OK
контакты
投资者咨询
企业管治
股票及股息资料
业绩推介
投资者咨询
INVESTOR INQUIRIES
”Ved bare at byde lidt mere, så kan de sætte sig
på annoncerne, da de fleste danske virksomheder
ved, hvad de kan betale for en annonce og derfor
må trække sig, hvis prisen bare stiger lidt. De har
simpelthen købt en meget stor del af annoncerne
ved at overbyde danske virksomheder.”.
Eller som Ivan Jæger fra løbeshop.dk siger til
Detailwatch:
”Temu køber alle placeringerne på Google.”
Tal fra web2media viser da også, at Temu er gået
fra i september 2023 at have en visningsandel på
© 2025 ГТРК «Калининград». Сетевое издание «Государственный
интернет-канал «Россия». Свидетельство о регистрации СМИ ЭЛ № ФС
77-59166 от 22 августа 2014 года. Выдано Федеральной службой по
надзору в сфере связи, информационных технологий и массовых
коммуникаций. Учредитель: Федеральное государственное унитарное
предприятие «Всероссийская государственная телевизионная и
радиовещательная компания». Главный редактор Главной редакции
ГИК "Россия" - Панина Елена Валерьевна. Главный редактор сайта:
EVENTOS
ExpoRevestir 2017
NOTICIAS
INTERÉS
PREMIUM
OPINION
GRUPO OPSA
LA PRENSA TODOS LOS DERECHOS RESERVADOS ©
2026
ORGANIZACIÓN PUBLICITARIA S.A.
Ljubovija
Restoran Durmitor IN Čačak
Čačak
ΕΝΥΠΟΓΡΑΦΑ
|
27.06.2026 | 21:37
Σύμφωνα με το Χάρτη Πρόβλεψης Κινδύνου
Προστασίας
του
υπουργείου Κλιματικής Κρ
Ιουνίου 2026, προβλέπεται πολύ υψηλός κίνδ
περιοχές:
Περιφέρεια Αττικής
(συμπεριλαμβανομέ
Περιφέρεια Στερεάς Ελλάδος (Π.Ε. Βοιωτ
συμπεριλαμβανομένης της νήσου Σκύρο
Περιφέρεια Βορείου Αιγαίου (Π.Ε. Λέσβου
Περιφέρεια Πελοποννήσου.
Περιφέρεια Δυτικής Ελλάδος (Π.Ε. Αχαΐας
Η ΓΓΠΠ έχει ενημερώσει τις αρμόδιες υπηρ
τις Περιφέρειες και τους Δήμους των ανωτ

• What the task requires
Please quote the records above exactly, without skipping a line.

• Answer to this exercise
OK
контакты
投资者咨询
企业管治
股票及股息资料
业绩推介
投资者咨询
INVESTOR INQUIRIES
”Ved bare at byde lidt mere, så kan de sætte sig
på annoncerne, da de fleste danske virksomheder
ved, hvad de kan betale for en annonce og derfor
må trække sig, hvis prisen bare stiger lidt. De har
simpelthen købt en meget stor del af annoncerne
ved at overbyde danske virksomheder.”.
Eller som Ivan Jæger fra løbeshop.dk siger til
Detailwatch:
”Temu køber alle placeringerne på Google.”
Tal fra web2media viser da også, at Temu er gået
fra i september 2023 at have en visningsandel på
© 2025 ГТРК «Калининград». Сетевое издание «Государственный
интернет-канал «Россия». Свидетельство о регистрации СМИ ЭЛ № ФС
77-59166 от 22 августа 2014 года. Выдано Федеральной службой по
надзору в сфере связи, информационных технологий и массовых
коммуникаций. Учредитель: Федеральное государственное унитарное
предприятие «Всероссийская государственная телевизионная и
радиовещательная компания». Главный редактор Главной редакции
ГИК "Россия" - Панина Елена Валерьевна. Главный редактор сайта:
EVENTOS
ExpoRevestir 2017
NOTICIAS
INTERÉS
PREMIUM
OPINION
GRUPO OPSA
LA PRENSA TODOS LOS DERECHOS RESERVADOS ©
2026
ORGANIZACIÓN PUBLICITARIA S.A.
Ljubovija
Restoran Durmitor IN Čačak
Čačak
ΕΝΥΠΟΓΡΑΦΑ
|
27.06.2026 | 21:37
Σύμφωνα με το Χάρτη Πρόβλεψης Κινδύνου
Προστασίας
του
υπουργείου Κλιματικής Κρ
Ιουνίου 2026, προβλέπεται πολύ υψηλός κίνδ
περιοχές:
Περιφέρεια Αττικής
(συμπεριλαμβανομέ
Περιφέρεια Στερεάς Ελλάδος (Π.Ε. Βοιωτ
συμπεριλαμβανομένης της νήσου Σκύρο
Περιφέρεια Βορείου Αιγαίου (Π.Ε. Λέσβου
Περιφέρεια Πελοποννήσου.
Περιφέρεια Δυτικής Ελλάδος (Π.Ε. Αχαΐας
Η ΓΓΠΠ έχει ενημερώσει τις αρμόδιες υπηρ
τις Περιφέρειες και τους Δήμους των ανωτ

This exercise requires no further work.